The library itself is fairly standard, except that it’s not open even to staff. They have three floors of closed stacks (which are fairly narrow to save space), so only library staff are generally allowed in. Any access is done through digital scanning of articles or by providing an electronic source. Generally, what they have in print is the older material, and newer material is electronic only (that’s my understanding anyway).
The artwork in the building was nice. One wall on the ground floor is a 365 plexiglass boxes wall (sorry, no picture, it turned out blurry). The other notable piece is the waves design (by a Japanese artist), one which is turbulent (picture in slideshow), the other which is calm. So, depending on your mood, you might go and look at one or the other.
They provide a lot of services to both internal and external clients. Mostly through document delivery. Interestingly, they currently have a partnership with Infotrieve, whereby Infotrieve can use the facilities in return for doing the day-to-day operational services, such as circulation and document delivery (including scanning). This has allowed CISTI to provide better, faster access to their information, and its more financially sustainable. They also have partnerships with other libraries, such as Health Canada, and they are participating in many national initiatives. Obviously, they provide reference services as well, mostly in terms of more complex questions with a focus on “actionable” information.

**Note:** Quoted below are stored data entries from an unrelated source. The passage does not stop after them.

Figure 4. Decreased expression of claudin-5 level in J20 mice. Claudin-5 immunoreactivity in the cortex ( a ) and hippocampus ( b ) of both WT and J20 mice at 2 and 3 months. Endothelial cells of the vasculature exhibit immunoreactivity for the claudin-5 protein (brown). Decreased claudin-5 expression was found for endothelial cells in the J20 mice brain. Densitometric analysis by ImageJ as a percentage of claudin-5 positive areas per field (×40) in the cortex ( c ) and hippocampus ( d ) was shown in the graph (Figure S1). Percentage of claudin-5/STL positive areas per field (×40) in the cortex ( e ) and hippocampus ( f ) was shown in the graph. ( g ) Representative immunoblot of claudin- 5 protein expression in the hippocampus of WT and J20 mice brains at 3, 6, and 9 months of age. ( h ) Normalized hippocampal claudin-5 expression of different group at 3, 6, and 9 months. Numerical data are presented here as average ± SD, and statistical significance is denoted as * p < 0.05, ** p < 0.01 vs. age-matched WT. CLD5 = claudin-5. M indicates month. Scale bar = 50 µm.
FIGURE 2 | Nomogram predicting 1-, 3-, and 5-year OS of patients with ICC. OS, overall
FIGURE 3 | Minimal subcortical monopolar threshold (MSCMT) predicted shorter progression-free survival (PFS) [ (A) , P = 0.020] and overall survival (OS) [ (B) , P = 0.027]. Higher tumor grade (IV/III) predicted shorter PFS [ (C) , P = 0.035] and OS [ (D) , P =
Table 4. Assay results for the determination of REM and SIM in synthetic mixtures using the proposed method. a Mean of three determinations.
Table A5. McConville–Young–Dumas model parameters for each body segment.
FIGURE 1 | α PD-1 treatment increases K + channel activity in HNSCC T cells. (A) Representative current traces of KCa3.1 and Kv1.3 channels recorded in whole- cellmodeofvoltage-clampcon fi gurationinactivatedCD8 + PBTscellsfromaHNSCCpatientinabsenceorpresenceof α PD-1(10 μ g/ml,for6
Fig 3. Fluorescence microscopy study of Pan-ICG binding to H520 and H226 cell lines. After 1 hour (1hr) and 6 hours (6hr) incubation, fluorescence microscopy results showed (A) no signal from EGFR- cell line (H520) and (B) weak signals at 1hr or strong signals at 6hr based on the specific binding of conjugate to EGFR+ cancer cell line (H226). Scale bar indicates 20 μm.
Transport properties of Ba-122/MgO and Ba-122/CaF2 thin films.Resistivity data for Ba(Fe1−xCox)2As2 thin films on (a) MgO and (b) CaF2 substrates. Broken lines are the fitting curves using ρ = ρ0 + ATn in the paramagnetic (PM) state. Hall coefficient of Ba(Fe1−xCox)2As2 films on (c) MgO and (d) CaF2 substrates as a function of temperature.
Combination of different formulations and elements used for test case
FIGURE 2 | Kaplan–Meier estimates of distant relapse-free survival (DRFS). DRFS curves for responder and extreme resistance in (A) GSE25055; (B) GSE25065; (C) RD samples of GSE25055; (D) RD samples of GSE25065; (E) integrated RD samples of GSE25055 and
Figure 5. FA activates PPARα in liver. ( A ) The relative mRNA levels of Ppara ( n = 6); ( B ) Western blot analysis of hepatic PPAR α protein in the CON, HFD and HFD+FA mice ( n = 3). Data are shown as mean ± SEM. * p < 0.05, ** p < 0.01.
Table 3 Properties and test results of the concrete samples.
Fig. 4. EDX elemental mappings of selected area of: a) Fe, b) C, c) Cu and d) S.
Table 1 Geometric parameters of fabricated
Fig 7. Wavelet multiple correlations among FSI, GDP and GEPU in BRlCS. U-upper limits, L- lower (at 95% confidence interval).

Staff members also provide analysis and reports on trends based on text and data mining (using VantagePoint and TouchGraph) among many other data services, including:
Maybe because I’m a techie, but I think some of the coolest stuff they’re doing at CISTI is shown on CISTI Labs. The recommendation search (Sarkanto) is pretty neat, and so is the coloured cluster searching (Ensemble). The problem, of course, is the uptake and getting people to use it. Still cool.
Recently, they also launched their mobile site. The number of GC sites that have a mobile version are few and far between, so it was great to see. They even have a parred down version of their link resolver page for their internal mobile users. Great job!